=== Activity ===
Repeat the data exactly. Pictures are not part of the copy.

Records contained in a dataset
------------------------------------

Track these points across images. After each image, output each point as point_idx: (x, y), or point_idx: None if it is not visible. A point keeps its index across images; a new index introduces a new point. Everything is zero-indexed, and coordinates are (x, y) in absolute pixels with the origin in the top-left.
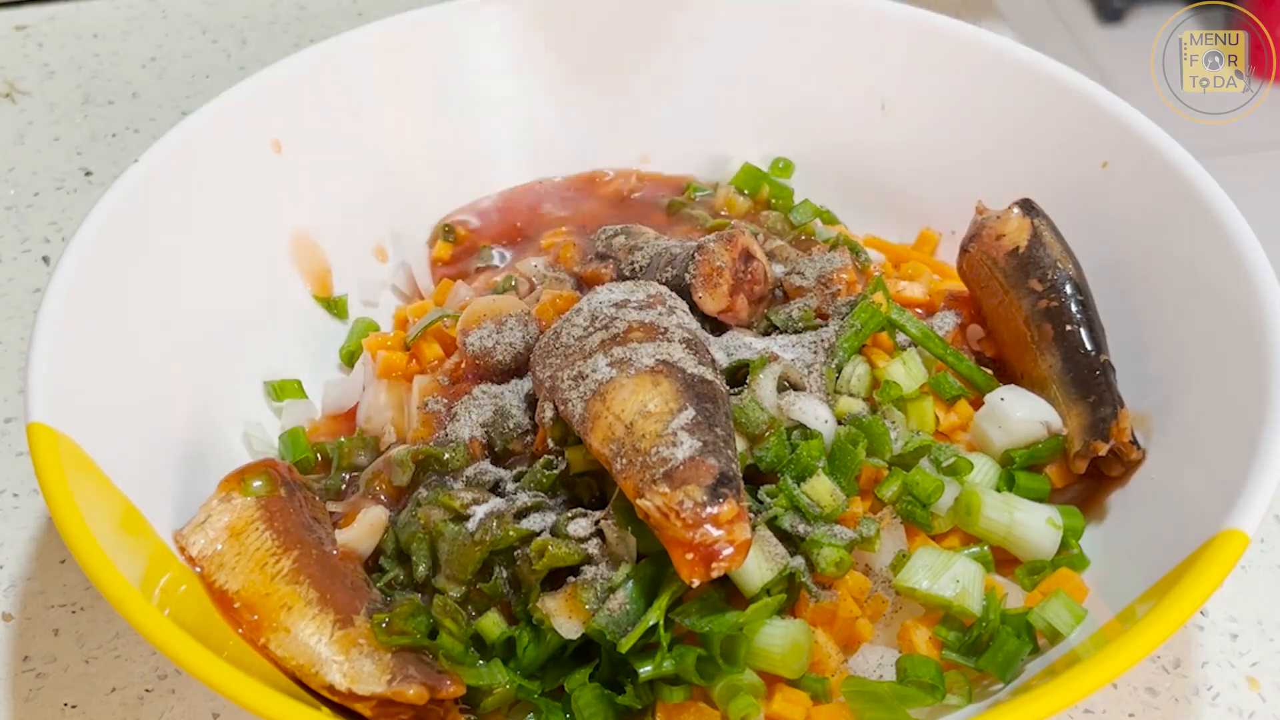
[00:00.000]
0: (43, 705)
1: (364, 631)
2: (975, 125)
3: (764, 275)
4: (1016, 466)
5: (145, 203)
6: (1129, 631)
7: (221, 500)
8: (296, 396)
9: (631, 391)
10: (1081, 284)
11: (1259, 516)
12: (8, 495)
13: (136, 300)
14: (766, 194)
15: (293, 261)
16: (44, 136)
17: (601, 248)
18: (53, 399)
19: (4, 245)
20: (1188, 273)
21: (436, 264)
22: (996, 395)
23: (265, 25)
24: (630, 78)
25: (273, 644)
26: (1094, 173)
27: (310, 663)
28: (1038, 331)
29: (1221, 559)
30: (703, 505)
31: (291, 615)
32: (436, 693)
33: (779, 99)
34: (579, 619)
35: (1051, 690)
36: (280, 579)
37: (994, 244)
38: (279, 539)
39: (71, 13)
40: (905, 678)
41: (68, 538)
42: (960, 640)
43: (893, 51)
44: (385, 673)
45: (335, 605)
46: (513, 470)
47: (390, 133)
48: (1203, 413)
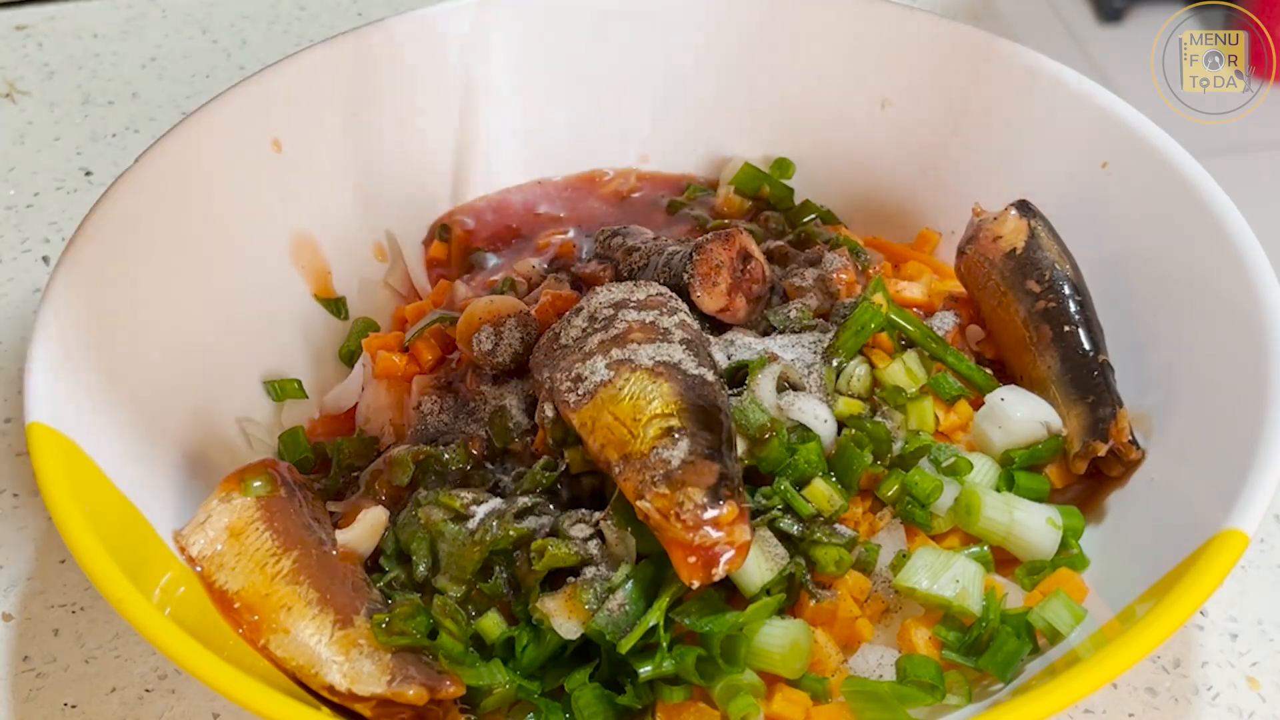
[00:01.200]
0: (43, 705)
1: (364, 632)
2: (975, 125)
3: (762, 274)
4: (1016, 466)
5: (145, 202)
6: (1129, 631)
7: (221, 500)
8: (297, 397)
9: (631, 392)
10: (1079, 284)
11: (1259, 516)
12: (8, 495)
13: (136, 300)
14: (767, 194)
15: (293, 261)
16: (44, 136)
17: (600, 248)
18: (52, 399)
19: (4, 245)
20: (1187, 273)
21: (432, 264)
22: (997, 395)
23: (265, 25)
24: (630, 78)
25: (273, 644)
26: (1094, 173)
27: (310, 663)
28: (1036, 332)
29: (1221, 559)
30: (703, 507)
31: (291, 616)
32: (436, 693)
33: (779, 99)
34: (578, 619)
35: (1051, 690)
36: (280, 579)
37: (991, 245)
38: (279, 539)
39: (71, 13)
40: (905, 678)
41: (68, 537)
42: (960, 640)
43: (893, 51)
44: (385, 673)
45: (335, 606)
46: (512, 471)
47: (390, 132)
48: (1202, 412)
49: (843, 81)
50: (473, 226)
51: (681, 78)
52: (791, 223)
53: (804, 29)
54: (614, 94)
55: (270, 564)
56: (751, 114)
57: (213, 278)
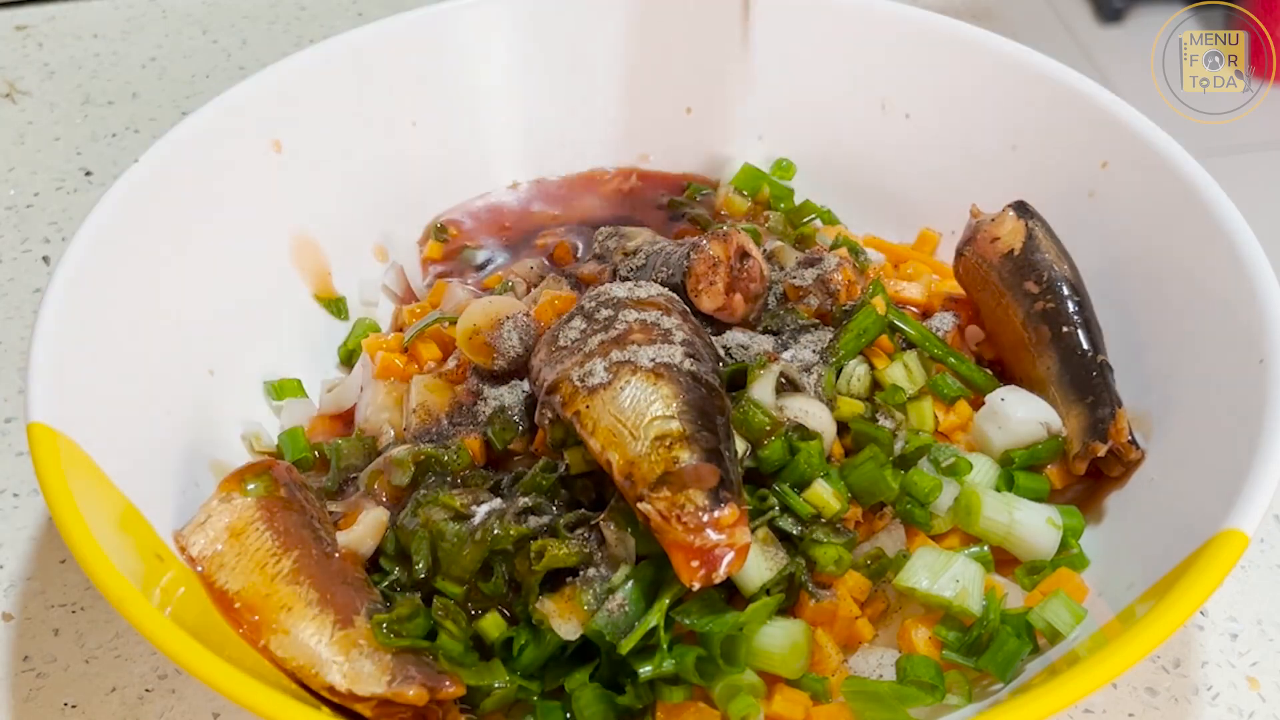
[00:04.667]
0: (43, 705)
1: (364, 632)
2: (976, 125)
3: (760, 273)
4: (1016, 466)
5: (145, 202)
6: (1129, 632)
7: (222, 500)
8: (297, 395)
9: (631, 394)
10: (1078, 284)
11: (1259, 516)
12: (8, 495)
13: (137, 300)
14: (767, 194)
15: (293, 261)
16: (44, 136)
17: (598, 249)
18: (53, 399)
19: (4, 245)
20: (1187, 273)
21: (428, 264)
22: (997, 395)
23: (265, 25)
24: (630, 77)
25: (273, 645)
26: (1094, 173)
27: (310, 663)
28: (1035, 333)
29: (1221, 559)
30: (704, 509)
31: (291, 616)
32: (436, 693)
33: (779, 99)
34: (578, 620)
35: (1051, 690)
36: (280, 579)
37: (989, 247)
38: (279, 539)
39: (71, 13)
40: (905, 678)
41: (68, 537)
42: (960, 640)
43: (894, 51)
44: (385, 673)
45: (335, 606)
46: (512, 471)
47: (390, 132)
48: (1202, 412)
49: (843, 82)
50: (469, 226)
51: (682, 77)
52: (792, 223)
53: (805, 30)
54: (614, 94)
55: (270, 564)
56: (752, 114)
57: (213, 277)
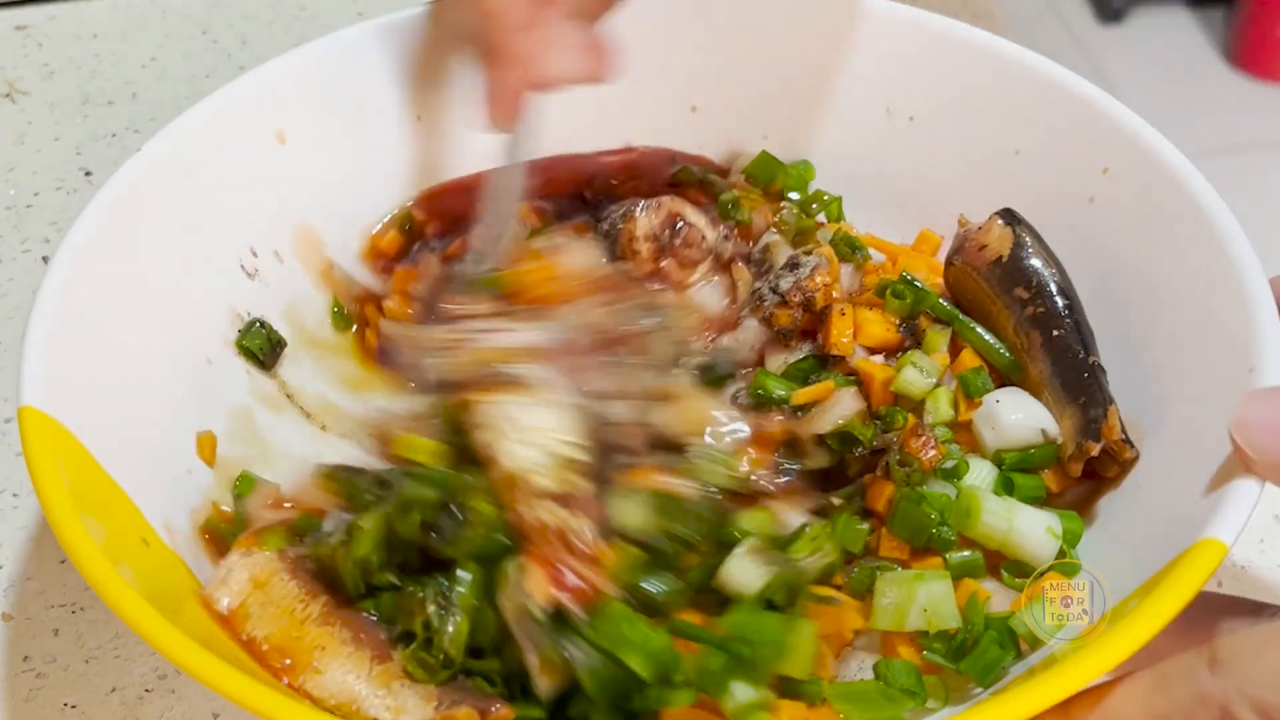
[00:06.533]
0: (43, 705)
1: (402, 666)
2: (978, 129)
3: (699, 239)
4: (1008, 468)
5: (147, 193)
6: (1096, 642)
7: (242, 555)
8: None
9: None
10: (1067, 287)
11: (1239, 525)
12: (7, 495)
13: (136, 292)
14: (779, 187)
15: (295, 254)
16: (44, 136)
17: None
18: (46, 383)
19: (4, 245)
20: (1181, 280)
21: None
22: (993, 397)
23: (265, 25)
24: (629, 77)
25: (309, 684)
26: (1095, 179)
27: (350, 700)
28: (1026, 338)
29: (1197, 568)
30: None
31: (325, 655)
32: (486, 715)
33: (783, 101)
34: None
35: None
36: (311, 623)
37: (977, 255)
38: (304, 587)
39: (71, 13)
40: (885, 683)
41: (64, 540)
42: (943, 645)
43: (896, 54)
44: (431, 700)
45: (371, 644)
46: None
47: (390, 131)
48: (1191, 420)
49: (847, 85)
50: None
51: (683, 78)
52: (806, 212)
53: (807, 31)
54: (614, 94)
55: (299, 609)
56: (754, 115)
57: (213, 272)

------------------------------------

=== Response to this exercise ===
Track these points across images. After each image, output each point as point_idx: (x, y), or point_idx: None if it is not visible. A point keeps its index across images; a new index introduces a new point. Everything is zero-indexed, and coordinates are (x, y) in absolute pixels with the origin in the top-left.
[00:00.000]
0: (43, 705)
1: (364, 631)
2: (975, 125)
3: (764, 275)
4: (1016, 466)
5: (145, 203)
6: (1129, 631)
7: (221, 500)
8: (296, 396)
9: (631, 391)
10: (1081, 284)
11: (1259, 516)
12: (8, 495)
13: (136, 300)
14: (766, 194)
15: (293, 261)
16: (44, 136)
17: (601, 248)
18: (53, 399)
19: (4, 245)
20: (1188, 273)
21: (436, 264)
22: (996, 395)
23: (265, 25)
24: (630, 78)
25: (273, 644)
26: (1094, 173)
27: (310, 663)
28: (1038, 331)
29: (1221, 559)
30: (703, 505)
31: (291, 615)
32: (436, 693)
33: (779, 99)
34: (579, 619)
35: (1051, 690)
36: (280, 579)
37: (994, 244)
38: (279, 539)
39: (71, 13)
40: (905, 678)
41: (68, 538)
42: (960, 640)
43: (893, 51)
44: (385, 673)
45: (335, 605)
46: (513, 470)
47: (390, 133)
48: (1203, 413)
[00:01.200]
0: (43, 705)
1: (364, 632)
2: (975, 125)
3: (762, 274)
4: (1016, 466)
5: (145, 202)
6: (1129, 631)
7: (221, 500)
8: (297, 397)
9: (631, 392)
10: (1079, 284)
11: (1259, 516)
12: (8, 495)
13: (136, 300)
14: (767, 194)
15: (293, 261)
16: (44, 136)
17: (600, 248)
18: (52, 399)
19: (4, 245)
20: (1187, 273)
21: (432, 264)
22: (997, 395)
23: (265, 25)
24: (630, 78)
25: (273, 644)
26: (1094, 173)
27: (310, 663)
28: (1036, 332)
29: (1221, 559)
30: (703, 507)
31: (291, 616)
32: (436, 693)
33: (779, 99)
34: (578, 619)
35: (1051, 690)
36: (280, 579)
37: (991, 245)
38: (279, 539)
39: (71, 13)
40: (905, 678)
41: (68, 537)
42: (960, 640)
43: (893, 51)
44: (385, 673)
45: (335, 606)
46: (512, 471)
47: (390, 132)
48: (1202, 412)
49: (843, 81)
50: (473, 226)
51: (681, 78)
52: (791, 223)
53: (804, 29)
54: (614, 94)
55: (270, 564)
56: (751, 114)
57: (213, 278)
[00:04.667]
0: (43, 705)
1: (364, 632)
2: (976, 125)
3: (760, 273)
4: (1016, 466)
5: (145, 202)
6: (1129, 632)
7: (222, 500)
8: (297, 395)
9: (631, 394)
10: (1078, 284)
11: (1259, 516)
12: (8, 495)
13: (137, 300)
14: (767, 194)
15: (293, 261)
16: (44, 136)
17: (598, 249)
18: (53, 399)
19: (4, 245)
20: (1187, 273)
21: (428, 264)
22: (997, 395)
23: (265, 25)
24: (630, 77)
25: (273, 645)
26: (1094, 173)
27: (310, 663)
28: (1035, 333)
29: (1221, 559)
30: (704, 509)
31: (291, 616)
32: (436, 693)
33: (779, 99)
34: (578, 620)
35: (1051, 690)
36: (280, 579)
37: (989, 247)
38: (279, 539)
39: (71, 13)
40: (905, 678)
41: (68, 537)
42: (960, 640)
43: (894, 51)
44: (385, 673)
45: (335, 606)
46: (512, 471)
47: (390, 132)
48: (1202, 412)
49: (843, 82)
50: (469, 226)
51: (682, 77)
52: (792, 223)
53: (805, 30)
54: (614, 94)
55: (270, 564)
56: (752, 114)
57: (213, 277)
[00:06.533]
0: (43, 705)
1: (402, 666)
2: (978, 129)
3: (699, 239)
4: (1008, 468)
5: (147, 193)
6: (1096, 642)
7: (242, 555)
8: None
9: None
10: (1067, 287)
11: (1239, 525)
12: (7, 495)
13: (136, 292)
14: (779, 187)
15: (295, 254)
16: (44, 136)
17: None
18: (46, 383)
19: (4, 245)
20: (1181, 280)
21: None
22: (993, 397)
23: (265, 25)
24: (629, 77)
25: (309, 684)
26: (1095, 179)
27: (350, 700)
28: (1026, 338)
29: (1197, 568)
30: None
31: (325, 655)
32: (486, 715)
33: (783, 101)
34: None
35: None
36: (311, 623)
37: (977, 255)
38: (304, 587)
39: (71, 13)
40: (885, 683)
41: (64, 540)
42: (943, 645)
43: (896, 54)
44: (431, 700)
45: (371, 644)
46: None
47: (390, 131)
48: (1191, 420)
49: (847, 85)
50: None
51: (683, 78)
52: (806, 212)
53: (807, 31)
54: (614, 94)
55: (299, 609)
56: (754, 115)
57: (213, 272)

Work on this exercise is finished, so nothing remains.